§ **Your goal**
Copy the stretch of the listing below from the line containing "scientific name: Typha latifolia" through the line containing "common name: Heather", both ends included, reproducing each line without any change.

§ **Records from a collection**
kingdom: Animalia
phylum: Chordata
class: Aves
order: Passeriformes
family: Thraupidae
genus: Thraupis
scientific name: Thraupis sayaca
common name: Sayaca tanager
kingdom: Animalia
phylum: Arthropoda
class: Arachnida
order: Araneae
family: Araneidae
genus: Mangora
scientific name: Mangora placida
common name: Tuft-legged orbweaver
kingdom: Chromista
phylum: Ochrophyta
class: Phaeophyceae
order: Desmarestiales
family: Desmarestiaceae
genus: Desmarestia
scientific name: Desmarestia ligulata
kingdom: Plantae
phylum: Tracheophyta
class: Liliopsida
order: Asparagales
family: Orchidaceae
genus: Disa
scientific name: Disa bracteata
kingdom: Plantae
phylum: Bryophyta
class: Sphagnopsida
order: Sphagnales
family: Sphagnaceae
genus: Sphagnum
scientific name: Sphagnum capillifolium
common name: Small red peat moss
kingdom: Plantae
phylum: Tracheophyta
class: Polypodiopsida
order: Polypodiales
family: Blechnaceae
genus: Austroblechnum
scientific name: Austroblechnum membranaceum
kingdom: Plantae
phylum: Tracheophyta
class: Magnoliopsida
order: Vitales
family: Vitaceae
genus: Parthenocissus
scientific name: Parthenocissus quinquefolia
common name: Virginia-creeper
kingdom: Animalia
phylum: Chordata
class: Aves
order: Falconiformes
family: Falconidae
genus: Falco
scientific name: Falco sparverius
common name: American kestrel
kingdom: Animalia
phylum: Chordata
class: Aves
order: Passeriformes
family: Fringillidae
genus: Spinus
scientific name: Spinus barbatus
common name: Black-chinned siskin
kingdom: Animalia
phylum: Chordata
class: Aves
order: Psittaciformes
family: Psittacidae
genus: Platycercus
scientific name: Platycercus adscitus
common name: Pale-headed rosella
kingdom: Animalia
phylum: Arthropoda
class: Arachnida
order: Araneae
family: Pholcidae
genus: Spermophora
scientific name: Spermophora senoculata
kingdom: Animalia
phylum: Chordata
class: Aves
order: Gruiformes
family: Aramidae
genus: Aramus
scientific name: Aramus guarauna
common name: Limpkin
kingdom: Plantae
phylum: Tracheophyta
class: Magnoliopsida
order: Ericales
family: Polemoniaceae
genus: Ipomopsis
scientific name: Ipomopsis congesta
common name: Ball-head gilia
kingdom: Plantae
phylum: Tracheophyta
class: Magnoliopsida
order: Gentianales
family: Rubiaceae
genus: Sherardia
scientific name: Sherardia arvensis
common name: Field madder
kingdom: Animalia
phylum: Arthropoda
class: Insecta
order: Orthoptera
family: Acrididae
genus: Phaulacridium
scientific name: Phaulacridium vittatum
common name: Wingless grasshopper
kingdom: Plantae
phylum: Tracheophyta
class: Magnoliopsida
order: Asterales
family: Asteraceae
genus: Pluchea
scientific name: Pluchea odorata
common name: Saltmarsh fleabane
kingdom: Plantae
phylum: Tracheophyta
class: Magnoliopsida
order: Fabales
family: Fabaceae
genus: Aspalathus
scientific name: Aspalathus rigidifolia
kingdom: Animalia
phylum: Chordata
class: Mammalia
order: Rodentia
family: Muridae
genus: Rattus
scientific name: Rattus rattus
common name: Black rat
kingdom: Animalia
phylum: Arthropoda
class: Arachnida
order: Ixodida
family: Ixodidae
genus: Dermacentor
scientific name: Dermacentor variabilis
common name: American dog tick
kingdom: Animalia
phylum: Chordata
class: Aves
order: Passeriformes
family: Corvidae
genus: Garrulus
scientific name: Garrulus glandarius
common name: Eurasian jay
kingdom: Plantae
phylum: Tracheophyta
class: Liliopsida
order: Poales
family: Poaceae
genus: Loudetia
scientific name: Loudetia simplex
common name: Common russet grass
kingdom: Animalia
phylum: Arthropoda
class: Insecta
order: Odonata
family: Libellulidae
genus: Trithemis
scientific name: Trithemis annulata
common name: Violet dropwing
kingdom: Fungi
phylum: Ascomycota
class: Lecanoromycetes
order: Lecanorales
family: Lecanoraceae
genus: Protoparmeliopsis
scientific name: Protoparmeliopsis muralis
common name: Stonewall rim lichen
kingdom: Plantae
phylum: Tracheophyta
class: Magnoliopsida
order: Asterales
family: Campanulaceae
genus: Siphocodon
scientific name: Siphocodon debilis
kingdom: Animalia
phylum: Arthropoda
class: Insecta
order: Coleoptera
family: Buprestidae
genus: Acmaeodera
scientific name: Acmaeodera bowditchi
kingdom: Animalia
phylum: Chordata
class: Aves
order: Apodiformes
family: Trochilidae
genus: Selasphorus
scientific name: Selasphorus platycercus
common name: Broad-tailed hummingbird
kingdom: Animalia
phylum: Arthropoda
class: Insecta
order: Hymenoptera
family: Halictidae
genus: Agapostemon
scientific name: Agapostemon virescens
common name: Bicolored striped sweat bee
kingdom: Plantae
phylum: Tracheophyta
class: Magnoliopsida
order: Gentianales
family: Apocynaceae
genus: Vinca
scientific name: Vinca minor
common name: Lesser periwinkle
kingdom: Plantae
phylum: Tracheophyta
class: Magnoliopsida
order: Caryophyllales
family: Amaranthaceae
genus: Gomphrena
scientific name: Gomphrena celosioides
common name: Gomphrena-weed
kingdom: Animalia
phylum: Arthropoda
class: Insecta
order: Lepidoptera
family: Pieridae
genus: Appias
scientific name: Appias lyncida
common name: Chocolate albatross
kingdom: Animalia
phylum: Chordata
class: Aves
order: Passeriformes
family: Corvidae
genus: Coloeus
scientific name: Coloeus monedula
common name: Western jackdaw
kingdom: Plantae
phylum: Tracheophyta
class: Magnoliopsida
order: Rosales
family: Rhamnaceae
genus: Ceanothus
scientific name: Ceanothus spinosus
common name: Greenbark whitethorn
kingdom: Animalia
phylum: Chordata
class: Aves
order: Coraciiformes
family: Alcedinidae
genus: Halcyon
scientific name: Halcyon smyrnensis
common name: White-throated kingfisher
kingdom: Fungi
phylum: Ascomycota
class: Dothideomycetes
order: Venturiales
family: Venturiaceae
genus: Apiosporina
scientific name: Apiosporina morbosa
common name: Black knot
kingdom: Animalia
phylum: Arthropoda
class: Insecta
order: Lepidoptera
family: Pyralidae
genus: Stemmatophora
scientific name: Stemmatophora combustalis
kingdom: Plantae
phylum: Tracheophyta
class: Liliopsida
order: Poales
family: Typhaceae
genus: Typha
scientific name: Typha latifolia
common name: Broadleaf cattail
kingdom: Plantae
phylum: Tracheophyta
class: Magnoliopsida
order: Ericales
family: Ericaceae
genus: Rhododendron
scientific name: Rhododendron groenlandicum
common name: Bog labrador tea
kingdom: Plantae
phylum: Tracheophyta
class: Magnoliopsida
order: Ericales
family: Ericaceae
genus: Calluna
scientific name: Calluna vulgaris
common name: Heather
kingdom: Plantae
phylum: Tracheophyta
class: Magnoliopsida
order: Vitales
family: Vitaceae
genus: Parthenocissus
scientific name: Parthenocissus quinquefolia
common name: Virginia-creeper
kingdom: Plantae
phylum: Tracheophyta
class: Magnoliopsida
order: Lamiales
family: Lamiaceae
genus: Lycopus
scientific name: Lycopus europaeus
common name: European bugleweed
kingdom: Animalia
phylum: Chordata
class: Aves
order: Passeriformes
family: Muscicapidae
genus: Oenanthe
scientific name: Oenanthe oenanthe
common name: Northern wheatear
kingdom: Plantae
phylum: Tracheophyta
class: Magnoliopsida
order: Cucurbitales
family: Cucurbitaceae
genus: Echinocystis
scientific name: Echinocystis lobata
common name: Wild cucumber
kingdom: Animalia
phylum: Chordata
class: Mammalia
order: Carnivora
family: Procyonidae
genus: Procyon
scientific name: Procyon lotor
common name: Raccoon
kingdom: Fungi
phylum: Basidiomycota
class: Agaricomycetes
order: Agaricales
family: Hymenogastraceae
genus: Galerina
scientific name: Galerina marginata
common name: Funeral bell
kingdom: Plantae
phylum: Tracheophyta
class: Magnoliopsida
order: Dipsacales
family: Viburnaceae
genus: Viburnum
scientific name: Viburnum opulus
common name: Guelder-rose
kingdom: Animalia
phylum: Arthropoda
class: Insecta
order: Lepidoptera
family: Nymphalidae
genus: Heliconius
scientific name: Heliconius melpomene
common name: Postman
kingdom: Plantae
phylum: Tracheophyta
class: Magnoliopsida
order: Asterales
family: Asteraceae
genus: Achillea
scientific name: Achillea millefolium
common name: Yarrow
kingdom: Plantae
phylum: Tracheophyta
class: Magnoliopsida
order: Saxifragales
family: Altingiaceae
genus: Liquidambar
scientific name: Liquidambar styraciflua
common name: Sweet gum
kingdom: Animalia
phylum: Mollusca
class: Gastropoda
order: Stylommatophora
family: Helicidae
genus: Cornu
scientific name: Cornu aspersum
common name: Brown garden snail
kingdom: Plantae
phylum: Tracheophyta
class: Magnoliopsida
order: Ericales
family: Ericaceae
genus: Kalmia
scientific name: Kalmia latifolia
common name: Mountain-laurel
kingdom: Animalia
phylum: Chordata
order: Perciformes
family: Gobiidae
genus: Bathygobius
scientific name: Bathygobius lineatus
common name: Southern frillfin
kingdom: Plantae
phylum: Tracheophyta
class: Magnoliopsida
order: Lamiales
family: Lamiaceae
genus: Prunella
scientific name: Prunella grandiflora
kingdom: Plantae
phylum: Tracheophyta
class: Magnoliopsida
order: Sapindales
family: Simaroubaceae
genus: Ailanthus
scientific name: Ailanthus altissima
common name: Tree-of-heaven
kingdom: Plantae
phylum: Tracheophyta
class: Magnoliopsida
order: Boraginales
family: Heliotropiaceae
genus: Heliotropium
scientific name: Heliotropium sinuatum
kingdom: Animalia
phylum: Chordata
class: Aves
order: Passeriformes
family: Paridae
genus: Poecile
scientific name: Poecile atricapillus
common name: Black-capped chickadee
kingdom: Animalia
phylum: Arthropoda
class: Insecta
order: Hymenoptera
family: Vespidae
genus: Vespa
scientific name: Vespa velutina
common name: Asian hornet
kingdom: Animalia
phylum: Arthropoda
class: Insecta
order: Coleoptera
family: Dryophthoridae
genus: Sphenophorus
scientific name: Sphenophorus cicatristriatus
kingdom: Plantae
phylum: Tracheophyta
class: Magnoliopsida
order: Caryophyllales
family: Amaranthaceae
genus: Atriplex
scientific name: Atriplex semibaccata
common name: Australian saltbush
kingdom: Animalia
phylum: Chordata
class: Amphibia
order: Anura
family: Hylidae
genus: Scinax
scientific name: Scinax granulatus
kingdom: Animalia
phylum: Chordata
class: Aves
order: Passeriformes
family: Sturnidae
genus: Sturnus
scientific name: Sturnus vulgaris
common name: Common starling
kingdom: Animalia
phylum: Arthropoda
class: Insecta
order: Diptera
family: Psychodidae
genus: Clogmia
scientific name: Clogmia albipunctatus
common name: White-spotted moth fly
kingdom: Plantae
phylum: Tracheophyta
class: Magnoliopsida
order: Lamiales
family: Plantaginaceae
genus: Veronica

§ **The answer**
scientific name: Typha latifolia
common name: Broadleaf cattail
kingdom: Plantae
phylum: Tracheophyta
class: Magnoliopsida
order: Ericales
family: Ericaceae
genus: Rhododendron
scientific name: Rhododendron groenlandicum
common name: Bog labrador tea
kingdom: Plantae
phylum: Tracheophyta
class: Magnoliopsida
order: Ericales
family: Ericaceae
genus: Calluna
scientific name: Calluna vulgaris
common name: Heather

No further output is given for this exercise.